Tasks >>
a – Decide whether each statement agrees with the earnings call transcript, answering yes or no and quoting the words of the transcript that settle it: (i) the 16 service provider trials are all 5G trials; (ii) the promotional change took effect at the beginning of October; (iii) OpEx is expected to fall modestly in Q4.
b – Rewrite the part of the earnings call transcript starting with "Great. Thank you.." and going on through "the Q4 guide.", putting "well done" in place of "congratulations".

Text for analysis >>
———
Where is that going to start to top out in the December quarter? And then I just want to dive in a little bit more from a gross margin standpoint. You are saying, gross margins on IoT will be up sequentially into the fourth quarter and then they will continue up towards a 30% range exiting 2020.
Is that correct, just to be calibrated?.
Yes. I think you actually have it, Scott.
But Steve, do you want to?.
Yes. I think you have got it adequately, Scott. So as far as OpEx, it should be up modestly in Q4. But we do expect gross margins to continue upward..
Okay. And then just kind of given the cadence of product introductions, Ashish, are you tying it to the X55 and general availability looking like it's in the second quarter.
I am wondering if you could help us understand how big of an inflection that's going to be? I think in the past as well, you have talked about 5G also being a lead product that is pulling another 4G solutions on the mobile hotspot front. So gigabit LTE, et cetera.
So if you could kind of help us understand what that hockey-stick starts like? And also, maybe if you could give us some ballpark range of what 5G contribution looks like in 2020? Thanks..
Yes. I will ask Ashish to comment in a second. But I think it's kind of a two-way arrangement. Some with our 4G initiatives and establishing positions end customers is introducing the 5G conversations.
It actually is also happening in the reverse direction, importantly for brand new customers that are looking to evaluating 5G or extending their interest to 4G. So it's kind of a, if you call, a push-pull effect, I guess, for both. But yes, the major point of inflection is the second-half.
And that's really the design cycle of second generation chipset..
And Scott, as Dan mentioned, we have provided in Dan's earlier remarks, he mentioned 20% to 25% increase in topline revenue next year, which is driven by those deployment.
So it's the device, the next-gen devices hitting the market in addition to the operators rolling out more coverage on their networks, right, which is what they are working on right now. As you can see, there is a lot of activity.
Every week, every month, there are new markets going up with 5G coverage and that is what we are tracking towards that in second-half of next year is you will start to see some decent coverage in mass market devices and that's when the inflection point happens to what Dan mentioned..
Maybe just to quickly follow-up. In terms of the 16 active service provider trials, could you give us an idea how many are toying with, playing with multiple products, both in gigabit LTE and 5G fixed wireless and mobile hotspot front? Thanks..
Well, just to clarify, with reference to the 16 trials, those are all 5G trials. And it's with a mixture of our mobile broadband products as well as our fixed wireless products. Some are one, a number are testing both products, in fact. So it's kind of a product line strategy. But those are 5G trials, Scott..
Great. Thank you..
Thank you..
The next question comes from Lance Vitanza with Cowan. Please go ahead..
Hi. Thanks guys. I know you don't want to put too much importance on any one quarter, but congratulations. This was a good one. Turning to the Q4 guide.
Could we talk a little bit more about that the puts and takes on the topline on the 4G side? Any thoughts on why Verizon decided to be less promotional? And might we anticipate a more promotional environment in Q1? Or is it with the holidays come and gone, this was the one shot that we had at it, we are not going to get it?.
Yes. Thanks Lance. Promotions change. They do come and they do go, in both directions. This was a change that happened very recently. In fact, it was at the beginning of October. So we have had very few weeks of sell-through for information to really understand where it ought to be. But obviously, it was a promotional change.
We are seeing a downtick in, at least, the very near term sell-through data, sell-through information. Also, there is the year-end inventory management. That's a fourth quarter phenomenon. So it's the beginning of time. So don't know where we will go into the future. That's obviously not in our hands. But that's really the scenario that played out.
———
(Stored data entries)
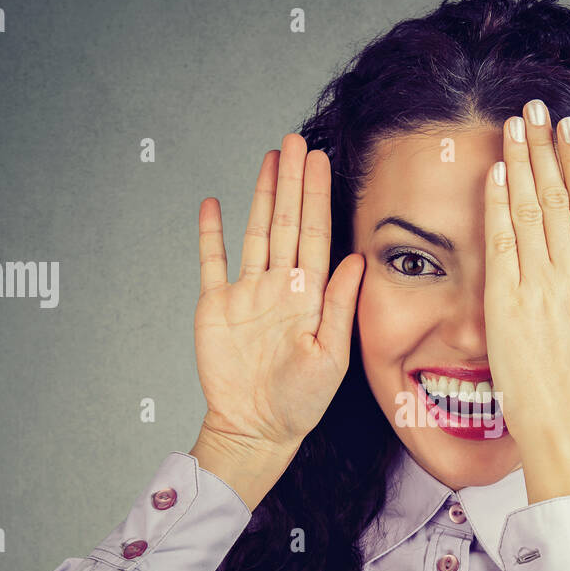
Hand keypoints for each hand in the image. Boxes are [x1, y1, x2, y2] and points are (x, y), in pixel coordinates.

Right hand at [194, 134, 363, 451]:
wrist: (256, 429)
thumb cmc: (300, 402)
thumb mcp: (331, 355)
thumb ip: (341, 305)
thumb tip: (358, 258)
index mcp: (309, 296)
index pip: (315, 235)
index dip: (318, 198)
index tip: (322, 162)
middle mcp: (279, 287)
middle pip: (286, 223)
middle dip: (293, 182)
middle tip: (296, 141)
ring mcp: (246, 294)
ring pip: (254, 232)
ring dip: (261, 195)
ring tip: (270, 158)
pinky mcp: (215, 306)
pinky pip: (212, 262)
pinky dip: (212, 233)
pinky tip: (215, 203)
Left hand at [482, 100, 569, 459]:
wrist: (565, 425)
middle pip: (558, 197)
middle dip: (546, 148)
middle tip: (537, 108)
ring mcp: (538, 286)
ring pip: (530, 212)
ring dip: (521, 163)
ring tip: (513, 125)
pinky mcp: (507, 302)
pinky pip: (502, 244)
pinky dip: (498, 206)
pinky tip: (495, 172)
———
Solutions per task >>
a –
(i) Yes: "those are all 5G trials."
(ii) Yes: "In fact, it was at the beginning of October."
(iii) No: "it should be up modestly in Q4."

b –
Great. Thank you..
Thank you..
The next question comes from Lance Vitanza with Cowan. Please go ahead..
Hi. Thanks guys. I know you don't want to put too much importance on any one quarter, but well done. This was a good one. Turning to the Q4 guide.